Will you echo back every line of the records below, word for word?
* start RECORDS FOR THIS TASK *
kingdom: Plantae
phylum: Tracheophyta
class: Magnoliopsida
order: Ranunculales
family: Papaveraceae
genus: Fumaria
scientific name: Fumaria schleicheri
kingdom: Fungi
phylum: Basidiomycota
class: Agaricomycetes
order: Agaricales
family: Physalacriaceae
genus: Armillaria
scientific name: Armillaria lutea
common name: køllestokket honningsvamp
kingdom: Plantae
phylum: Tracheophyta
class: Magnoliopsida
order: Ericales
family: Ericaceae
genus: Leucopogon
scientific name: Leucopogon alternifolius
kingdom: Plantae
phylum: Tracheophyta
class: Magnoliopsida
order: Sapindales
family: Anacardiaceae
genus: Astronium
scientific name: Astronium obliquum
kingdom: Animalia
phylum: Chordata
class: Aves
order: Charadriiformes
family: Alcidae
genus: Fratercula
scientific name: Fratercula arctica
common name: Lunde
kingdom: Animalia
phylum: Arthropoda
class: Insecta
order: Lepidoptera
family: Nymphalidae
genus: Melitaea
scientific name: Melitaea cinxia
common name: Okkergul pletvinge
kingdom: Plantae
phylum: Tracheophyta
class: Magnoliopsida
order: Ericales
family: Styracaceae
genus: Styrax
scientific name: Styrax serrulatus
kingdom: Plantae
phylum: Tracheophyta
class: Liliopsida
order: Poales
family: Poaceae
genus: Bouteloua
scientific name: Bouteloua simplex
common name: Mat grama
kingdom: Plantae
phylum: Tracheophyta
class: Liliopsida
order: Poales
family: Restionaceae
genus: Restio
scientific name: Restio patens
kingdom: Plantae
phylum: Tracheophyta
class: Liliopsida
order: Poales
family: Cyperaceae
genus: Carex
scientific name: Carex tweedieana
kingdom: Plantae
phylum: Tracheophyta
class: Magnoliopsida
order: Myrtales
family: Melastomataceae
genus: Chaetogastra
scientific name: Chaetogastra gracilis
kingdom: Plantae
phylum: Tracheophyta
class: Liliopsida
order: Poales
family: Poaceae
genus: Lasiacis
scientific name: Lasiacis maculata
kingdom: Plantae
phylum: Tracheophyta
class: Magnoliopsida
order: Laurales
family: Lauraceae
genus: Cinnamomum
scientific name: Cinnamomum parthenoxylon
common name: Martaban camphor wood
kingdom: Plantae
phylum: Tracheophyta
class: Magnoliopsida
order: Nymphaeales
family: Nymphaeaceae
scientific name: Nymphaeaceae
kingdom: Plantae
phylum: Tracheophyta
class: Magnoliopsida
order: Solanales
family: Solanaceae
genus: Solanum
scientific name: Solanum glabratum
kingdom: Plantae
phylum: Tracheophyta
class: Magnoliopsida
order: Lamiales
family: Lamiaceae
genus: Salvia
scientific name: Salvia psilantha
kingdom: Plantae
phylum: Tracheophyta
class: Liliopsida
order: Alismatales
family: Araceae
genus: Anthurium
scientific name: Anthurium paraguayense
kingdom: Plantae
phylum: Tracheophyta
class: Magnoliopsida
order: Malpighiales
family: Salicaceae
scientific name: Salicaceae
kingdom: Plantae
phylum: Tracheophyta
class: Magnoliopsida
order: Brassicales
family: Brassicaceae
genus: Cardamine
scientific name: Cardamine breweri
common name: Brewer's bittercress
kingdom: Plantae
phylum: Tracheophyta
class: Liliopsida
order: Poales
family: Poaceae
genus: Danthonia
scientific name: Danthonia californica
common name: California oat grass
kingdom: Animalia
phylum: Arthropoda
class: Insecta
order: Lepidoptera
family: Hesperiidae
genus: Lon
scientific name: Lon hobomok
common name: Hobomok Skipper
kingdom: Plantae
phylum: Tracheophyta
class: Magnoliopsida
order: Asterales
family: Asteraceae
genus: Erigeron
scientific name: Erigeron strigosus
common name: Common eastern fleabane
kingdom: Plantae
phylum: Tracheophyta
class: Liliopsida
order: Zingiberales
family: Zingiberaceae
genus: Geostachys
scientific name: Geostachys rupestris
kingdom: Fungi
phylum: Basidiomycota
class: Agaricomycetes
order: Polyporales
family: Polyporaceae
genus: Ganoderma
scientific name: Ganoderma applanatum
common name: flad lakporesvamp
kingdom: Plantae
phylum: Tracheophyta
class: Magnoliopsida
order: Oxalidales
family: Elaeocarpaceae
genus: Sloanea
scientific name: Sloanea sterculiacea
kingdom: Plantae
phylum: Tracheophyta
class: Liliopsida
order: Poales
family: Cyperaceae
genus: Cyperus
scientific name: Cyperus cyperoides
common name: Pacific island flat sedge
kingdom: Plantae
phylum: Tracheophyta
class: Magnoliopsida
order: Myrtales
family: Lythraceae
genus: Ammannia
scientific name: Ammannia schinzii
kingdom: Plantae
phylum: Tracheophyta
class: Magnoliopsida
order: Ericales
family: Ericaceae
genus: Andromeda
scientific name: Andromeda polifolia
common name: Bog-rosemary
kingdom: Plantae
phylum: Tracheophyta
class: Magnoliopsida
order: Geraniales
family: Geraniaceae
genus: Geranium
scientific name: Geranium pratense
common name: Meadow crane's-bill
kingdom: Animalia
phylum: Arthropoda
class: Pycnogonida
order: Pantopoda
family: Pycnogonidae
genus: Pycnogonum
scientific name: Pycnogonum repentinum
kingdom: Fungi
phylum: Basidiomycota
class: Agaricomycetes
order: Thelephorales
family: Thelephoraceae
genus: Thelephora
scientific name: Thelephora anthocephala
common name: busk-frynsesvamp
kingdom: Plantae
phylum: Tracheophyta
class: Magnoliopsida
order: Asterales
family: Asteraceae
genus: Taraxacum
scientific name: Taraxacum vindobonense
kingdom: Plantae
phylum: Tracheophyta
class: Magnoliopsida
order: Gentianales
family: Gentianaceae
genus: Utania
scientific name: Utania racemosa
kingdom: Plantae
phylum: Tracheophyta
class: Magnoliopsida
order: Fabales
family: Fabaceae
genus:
* end RECORDS FOR THIS TASK *
- RESPONSE -
kingdom: Plantae
phylum: Tracheophyta
class: Magnoliopsida
order: Ranunculales
family: Papaveraceae
genus: Fumaria
scientific name: Fumaria schleicheri
kingdom: Fungi
phylum: Basidiomycota
class: Agaricomycetes
order: Agaricales
family: Physalacriaceae
genus: Armillaria
scientific name: Armillaria lutea
common name: køllestokket honningsvamp
kingdom: Plantae
phylum: Tracheophyta
class: Magnoliopsida
order: Ericales
family: Ericaceae
genus: Leucopogon
scientific name: Leucopogon alternifolius
kingdom: Plantae
phylum: Tracheophyta
class: Magnoliopsida
order: Sapindales
family: Anacardiaceae
genus: Astronium
scientific name: Astronium obliquum
kingdom: Animalia
phylum: Chordata
class: Aves
order: Charadriiformes
family: Alcidae
genus: Fratercula
scientific name: Fratercula arctica
common name: Lunde
kingdom: Animalia
phylum: Arthropoda
class: Insecta
order: Lepidoptera
family: Nymphalidae
genus: Melitaea
scientific name: Melitaea cinxia
common name: Okkergul pletvinge
kingdom: Plantae
phylum: Tracheophyta
class: Magnoliopsida
order: Ericales
family: Styracaceae
genus: Styrax
scientific name: Styrax serrulatus
kingdom: Plantae
phylum: Tracheophyta
class: Liliopsida
order: Poales
family: Poaceae
genus: Bouteloua
scientific name: Bouteloua simplex
common name: Mat grama
kingdom: Plantae
phylum: Tracheophyta
class: Liliopsida
order: Poales
family: Restionaceae
genus: Restio
scientific name: Restio patens
kingdom: Plantae
phylum: Tracheophyta
class: Liliopsida
order: Poales
family: Cyperaceae
genus: Carex
scientific name: Carex tweedieana
kingdom: Plantae
phylum: Tracheophyta
class: Magnoliopsida
order: Myrtales
family: Melastomataceae
genus: Chaetogastra
scientific name: Chaetogastra gracilis
kingdom: Plantae
phylum: Tracheophyta
class: Liliopsida
order: Poales
family: Poaceae
genus: Lasiacis
scientific name: Lasiacis maculata
kingdom: Plantae
phylum: Tracheophyta
class: Magnoliopsida
order: Laurales
family: Lauraceae
genus: Cinnamomum
scientific name: Cinnamomum parthenoxylon
common name: Martaban camphor wood
kingdom: Plantae
phylum: Tracheophyta
class: Magnoliopsida
order: Nymphaeales
family: Nymphaeaceae
scientific name: Nymphaeaceae
kingdom: Plantae
phylum: Tracheophyta
class: Magnoliopsida
order: Solanales
family: Solanaceae
genus: Solanum
scientific name: Solanum glabratum
kingdom: Plantae
phylum: Tracheophyta
class: Magnoliopsida
order: Lamiales
family: Lamiaceae
genus: Salvia
scientific name: Salvia psilantha
kingdom: Plantae
phylum: Tracheophyta
class: Liliopsida
order: Alismatales
family: Araceae
genus: Anthurium
scientific name: Anthurium paraguayense
kingdom: Plantae
phylum: Tracheophyta
class: Magnoliopsida
order: Malpighiales
family: Salicaceae
scientific name: Salicaceae
kingdom: Plantae
phylum: Tracheophyta
class: Magnoliopsida
order: Brassicales
family: Brassicaceae
genus: Cardamine
scientific name: Cardamine breweri
common name: Brewer's bittercress
kingdom: Plantae
phylum: Tracheophyta
class: Liliopsida
order: Poales
family: Poaceae
genus: Danthonia
scientific name: Danthonia californica
common name: California oat grass
kingdom: Animalia
phylum: Arthropoda
class: Insecta
order: Lepidoptera
family: Hesperiidae
genus: Lon
scientific name: Lon hobomok
common name: Hobomok Skipper
kingdom: Plantae
phylum: Tracheophyta
class: Magnoliopsida
order: Asterales
family: Asteraceae
genus: Erigeron
scientific name: Erigeron strigosus
common name: Common eastern fleabane
kingdom: Plantae
phylum: Tracheophyta
class: Liliopsida
order: Zingiberales
family: Zingiberaceae
genus: Geostachys
scientific name: Geostachys rupestris
kingdom: Fungi
phylum: Basidiomycota
class: Agaricomycetes
order: Polyporales
family: Polyporaceae
genus: Ganoderma
scientific name: Ganoderma applanatum
common name: flad lakporesvamp
kingdom: Plantae
phylum: Tracheophyta
class: Magnoliopsida
order: Oxalidales
family: Elaeocarpaceae
genus: Sloanea
scientific name: Sloanea sterculiacea
kingdom: Plantae
phylum: Tracheophyta
class: Liliopsida
order: Poales
family: Cyperaceae
genus: Cyperus
scientific name: Cyperus cyperoides
common name: Pacific island flat sedge
kingdom: Plantae
phylum: Tracheophyta
class: Magnoliopsida
order: Myrtales
family: Lythraceae
genus: Ammannia
scientific name: Ammannia schinzii
kingdom: Plantae
phylum: Tracheophyta
class: Magnoliopsida
order: Ericales
family: Ericaceae
genus: Andromeda
scientific name: Andromeda polifolia
common name: Bog-rosemary
kingdom: Plantae
phylum: Tracheophyta
class: Magnoliopsida
order: Geraniales
family: Geraniaceae
genus: Geranium
scientific name: Geranium pratense
common name: Meadow crane's-bill
kingdom: Animalia
phylum: Arthropoda
class: Pycnogonida
order: Pantopoda
family: Pycnogonidae
genus: Pycnogonum
scientific name: Pycnogonum repentinum
kingdom: Fungi
phylum: Basidiomycota
class: Agaricomycetes
order: Thelephorales
family: Thelephoraceae
genus: Thelephora
scientific name: Thelephora anthocephala
common name: busk-frynsesvamp
kingdom: Plantae
phylum: Tracheophyta
class: Magnoliopsida
order: Asterales
family: Asteraceae
genus: Taraxacum
scientific name: Taraxacum vindobonense
kingdom: Plantae
phylum: Tracheophyta
class: Magnoliopsida
order: Gentianales
family: Gentianaceae
genus: Utania
scientific name: Utania racemosa
kingdom: Plantae
phylum: Tracheophyta
class: Magnoliopsida
order: Fabales
family: Fabaceae
genus:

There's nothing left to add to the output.